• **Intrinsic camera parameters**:
____________

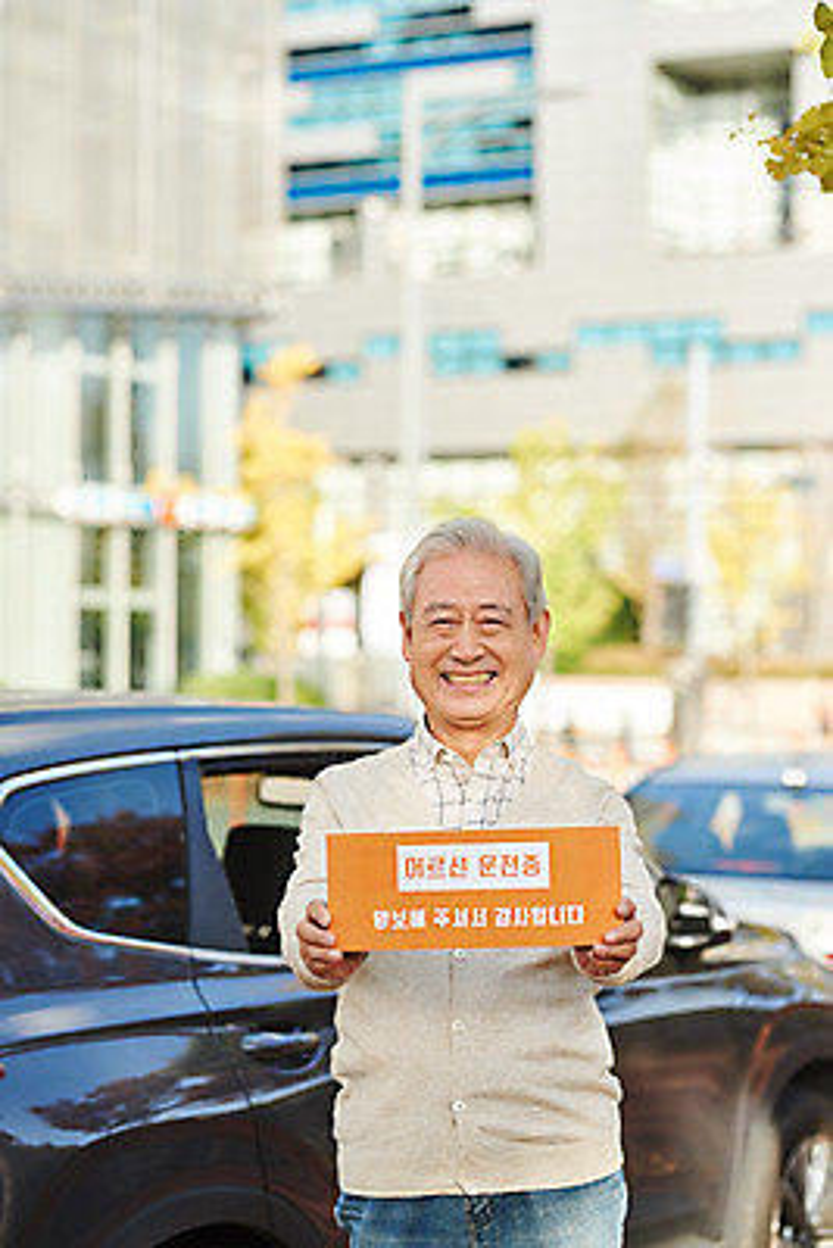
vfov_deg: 23.9
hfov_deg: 16.1
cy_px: 624
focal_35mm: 85
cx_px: 416
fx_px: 2947
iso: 400
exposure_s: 1/2000
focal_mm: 85
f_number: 2.8
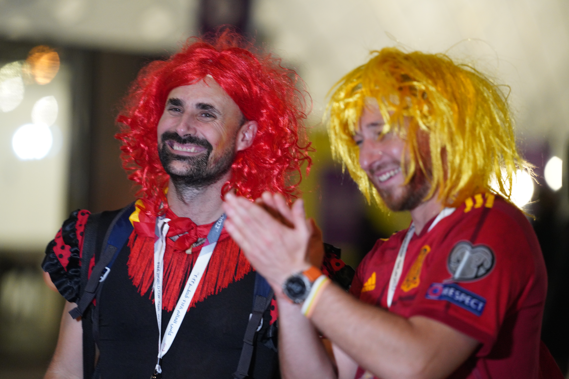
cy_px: 190
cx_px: 284
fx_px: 3161
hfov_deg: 10.3
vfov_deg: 6.9
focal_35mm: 200
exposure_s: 1/100
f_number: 2.8
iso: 3200
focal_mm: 200
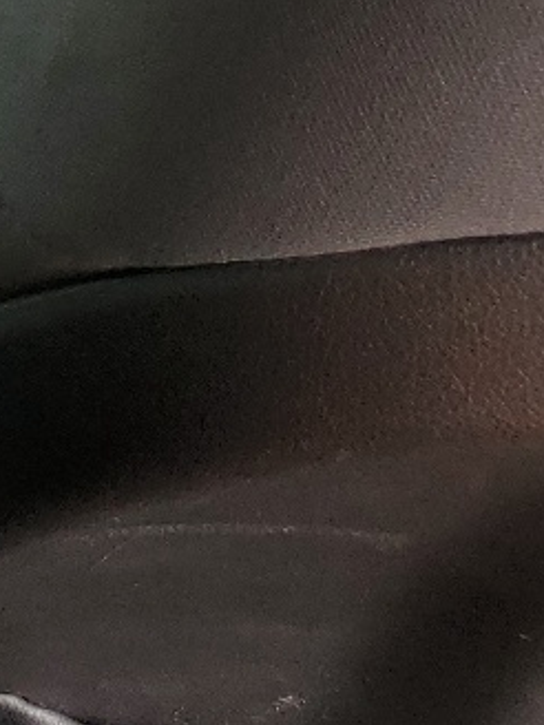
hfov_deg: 9.8
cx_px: -916
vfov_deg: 14.4
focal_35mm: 127
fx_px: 2661
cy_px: -407
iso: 50
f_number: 1.5
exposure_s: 1/169
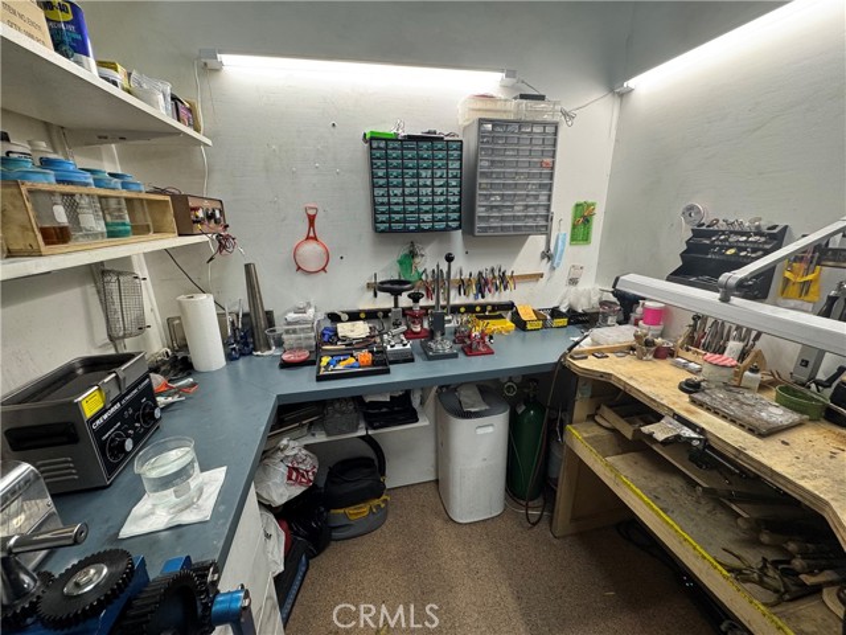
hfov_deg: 102.1
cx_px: 423
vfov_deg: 85.7
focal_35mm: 14
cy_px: 318
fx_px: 342
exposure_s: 1/120
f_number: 2.2
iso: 125
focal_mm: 2.22
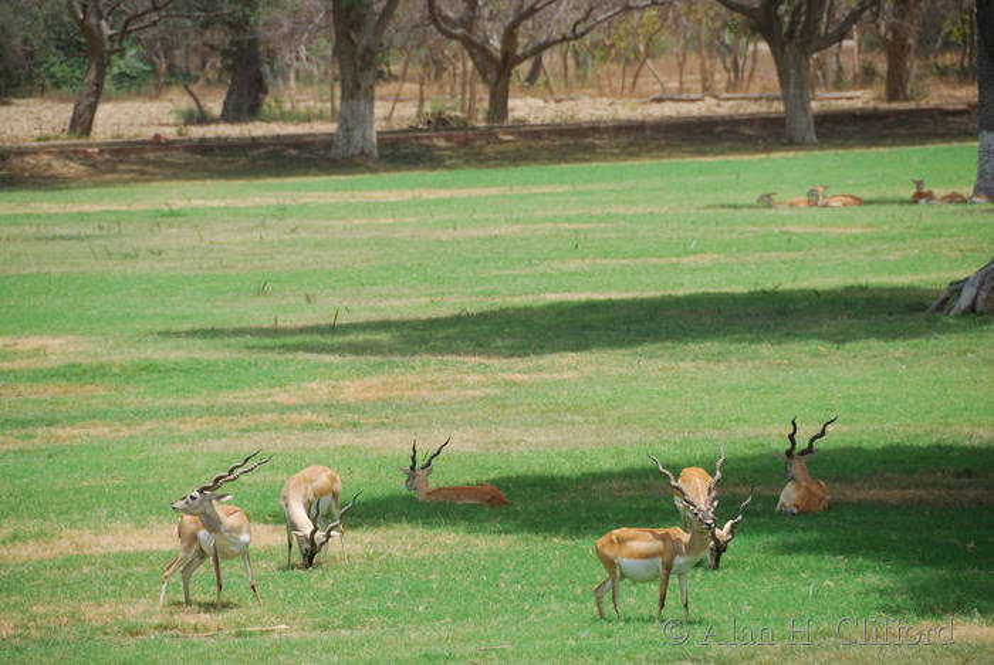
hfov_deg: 6.9
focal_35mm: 300
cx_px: 497
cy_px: 332
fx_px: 8290
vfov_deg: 4.6
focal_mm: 200
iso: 100
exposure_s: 1/250
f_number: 6.3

____________

• **What the task requires**:
From the records above, extract the lines from the one holding "exposure_s: 1/100" through the one holding "exposure_s: 1/250", word for word; omit the pictures.

• **Reply to the task**:
exposure_s: 1/100
f_number: 2.8
iso: 3200
focal_mm: 200
hfov_deg: 9.8
cx_px: -916
vfov_deg: 14.4
focal_35mm: 127
fx_px: 2661
cy_px: -407
iso: 50
f_number: 1.5
exposure_s: 1/169
hfov_deg: 102.1
cx_px: 423
vfov_deg: 85.7
focal_35mm: 14
cy_px: 318
fx_px: 342
exposure_s: 1/120
f_number: 2.2
iso: 125
focal_mm: 2.22
hfov_deg: 6.9
focal_35mm: 300
cx_px: 497
cy_px: 332
fx_px: 8290
vfov_deg: 4.6
focal_mm: 200
iso: 100
exposure_s: 1/250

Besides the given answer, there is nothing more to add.